I'll hold off on physically consulting in MX, but the grace period might get me, so ...
I just have the pay deposits moved to another account temporarily? 

Now to hunt for opening business / branch office threads.


----------



## RVGRINGO (May 16, 2007)

mndwgz said:


> You do understand I will not be working "in" Mexico, I'll just be physically behind a keyboard in Mexico.


I hear that many do some of that, quietly, at home. INM forbids it, and they don't even care if you aren't being paid, etc. Technically, you must have their permission to "work" in Mexico.


----------



## mexliving (Mar 30, 2009)

i would not mention that i am working through the internet.... your not getting paid from a mexican company and your not taking the job from a mexican national.

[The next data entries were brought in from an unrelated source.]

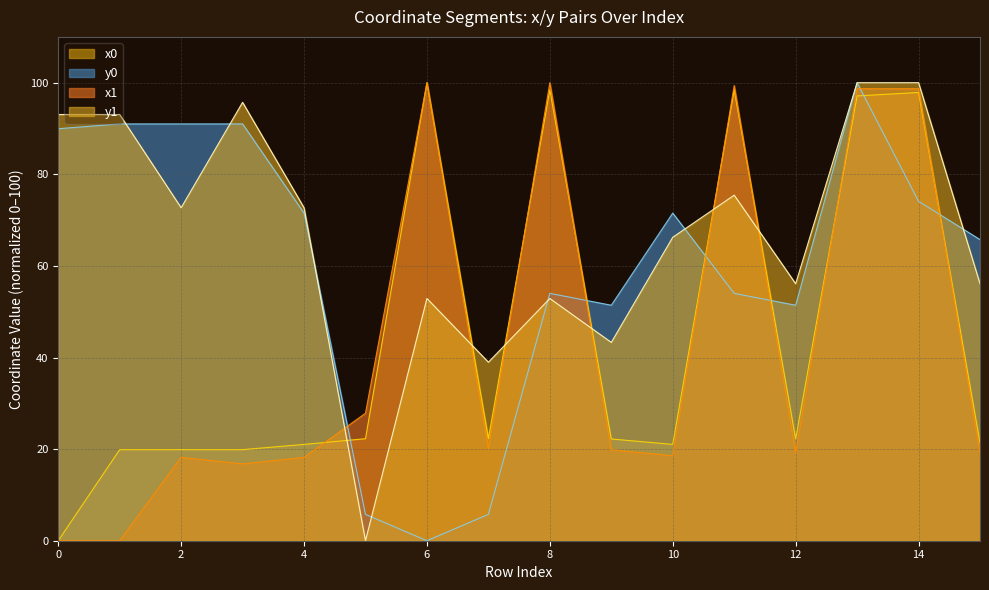

The value of x0 at 1 is 28.3. True or false?

False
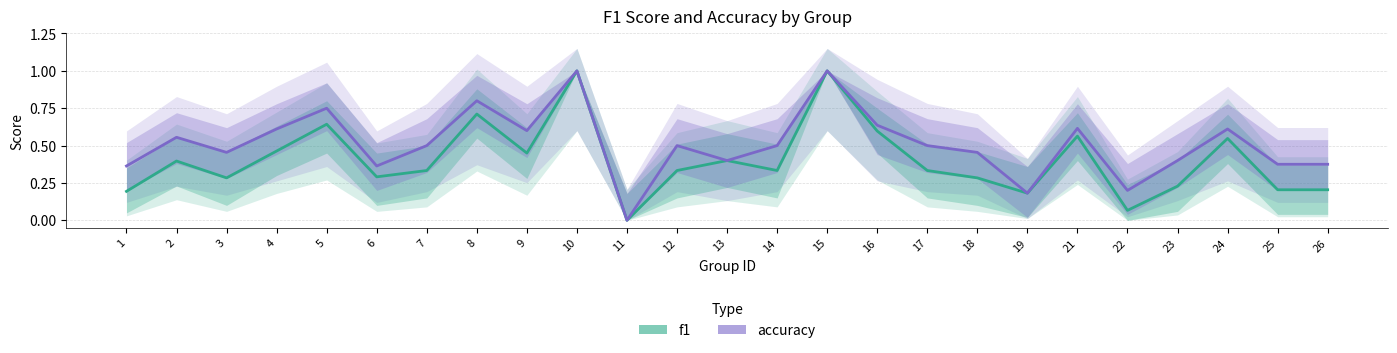

Reading left to right, transcribe all the data shown in this chart.

f1: 1=0.2	2=0.4	3=0.3	4=0.5	5=0.6	6=0.3	7=0.3	8=0.7	9=0.5	10=1.0	11=0.0	12=0.3	13=0.4	14=0.3	15=1.0	16=0.6	17=0.3	18=0.3	19=0.2	21=0.6	22=0.1	23=0.2	24=0.5	25=0.2	26=0.2
accuracy: 1=0.4	2=0.6	3=0.5	4=0.6	5=0.8	6=0.4	7=0.5	8=0.8	9=0.6	10=1.0	11=0.0	12=0.5	13=0.4	14=0.5	15=1.0	16=0.6	17=0.5	18=0.5	19=0.2	21=0.6	22=0.2	23=0.4	24=0.6	25=0.4	26=0.4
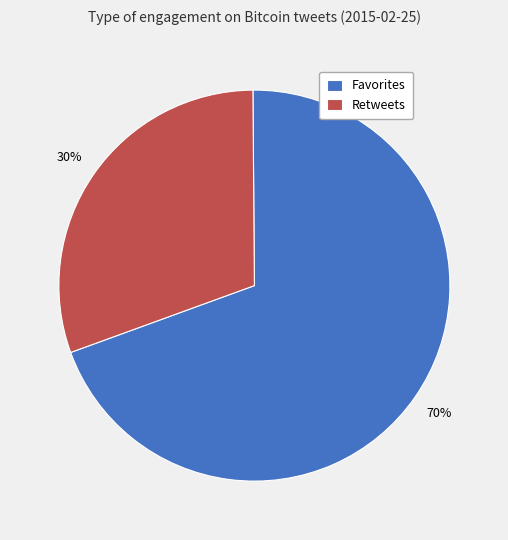

Which has a higher value, Favorites or Retweets?

Favorites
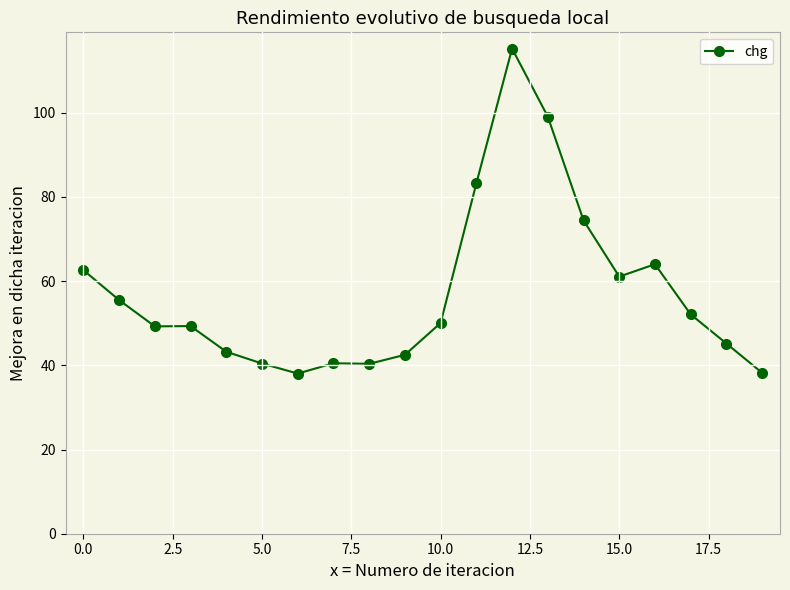

What is the greatest value displayed?

115.2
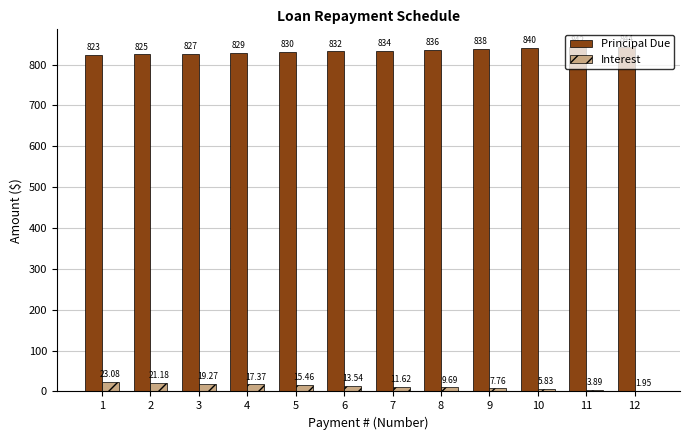

Which series has the largest total across all categories?

Principal Due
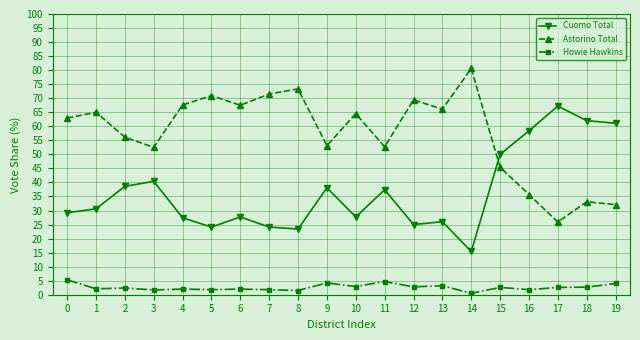

Between which two adjacent categories do Astorino Total and Cuomo Total first intersect?

14 and 15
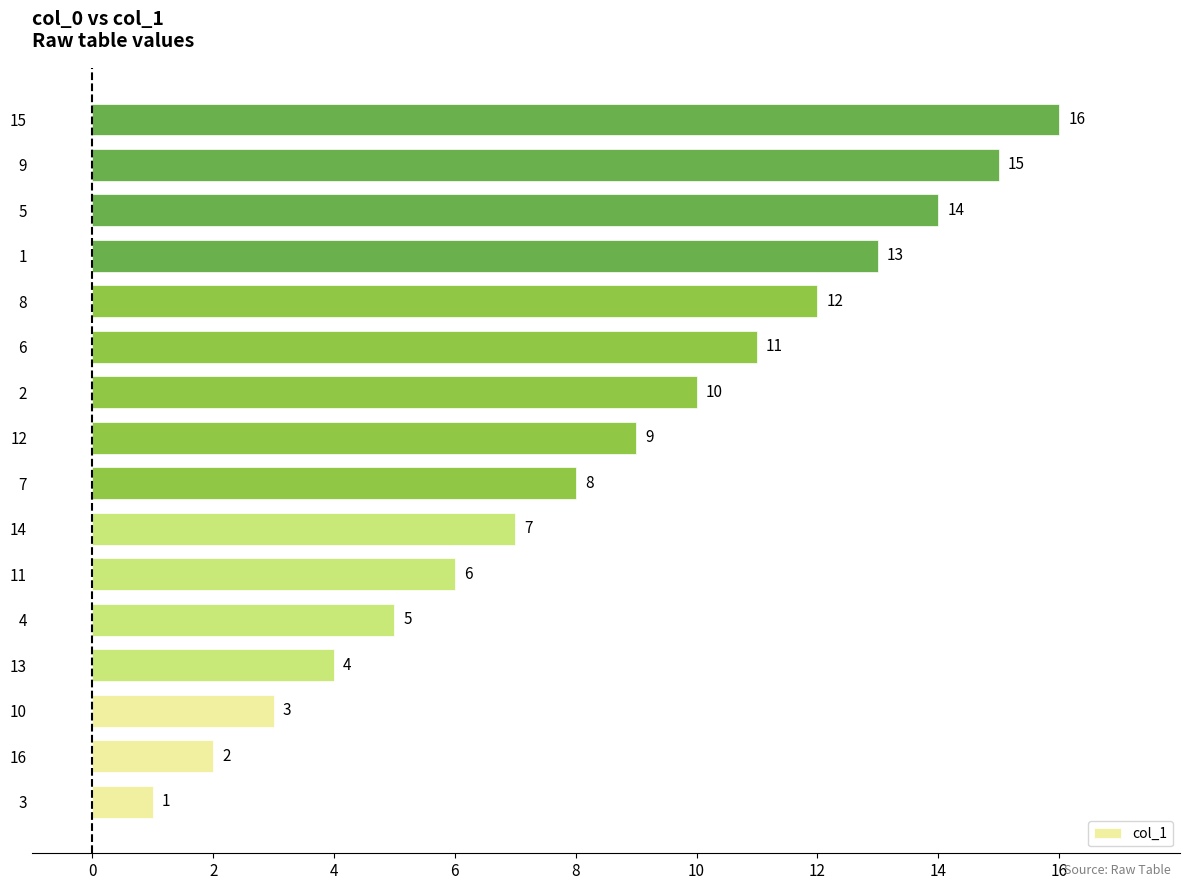

What is the change in value from 4 to 15?

+11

i was at imigration last week to ask about a retired friend doing some volunteer work during december.... they told me he had to come in and do a change on his fm3 visa..... so from that end.. they are pretty harsh.


----------



## chicois8 (Aug 8, 2009)

I know that many folks enter Mexico for a few days expressly to work and I do not believe they are getting FM3 for work...

An example: A art teacher enters Mexico to teach classes for a week in SMA or Puerto Vallarta and is charging for the course, he is gone in a week with $350 from each student...

The Cuban National Ballet preforms in Merida and is paid by the University of Merida, they are in the country 1 day and gone the next...

Both examples show folks making money by working in Mexico, I wonder what permit they have to have...........suerte y paz


----------



## RVGRINGO (May 16, 2007)

There are many variations of the FMM, as well as the visa credentials. These do allow for visiting specialists, professionals, technicians, artists, investors, trust employees, human rights observers, advisors, sportsmen, ministers, students, correspondents, etc. in the 'No Inmigrante visitante' category.

'Inmigrante' category also has various categories: Retired, investor, professional, trust employee, scientist, technician, family dependent, artist, sportsman or assimilated foreigner.


----------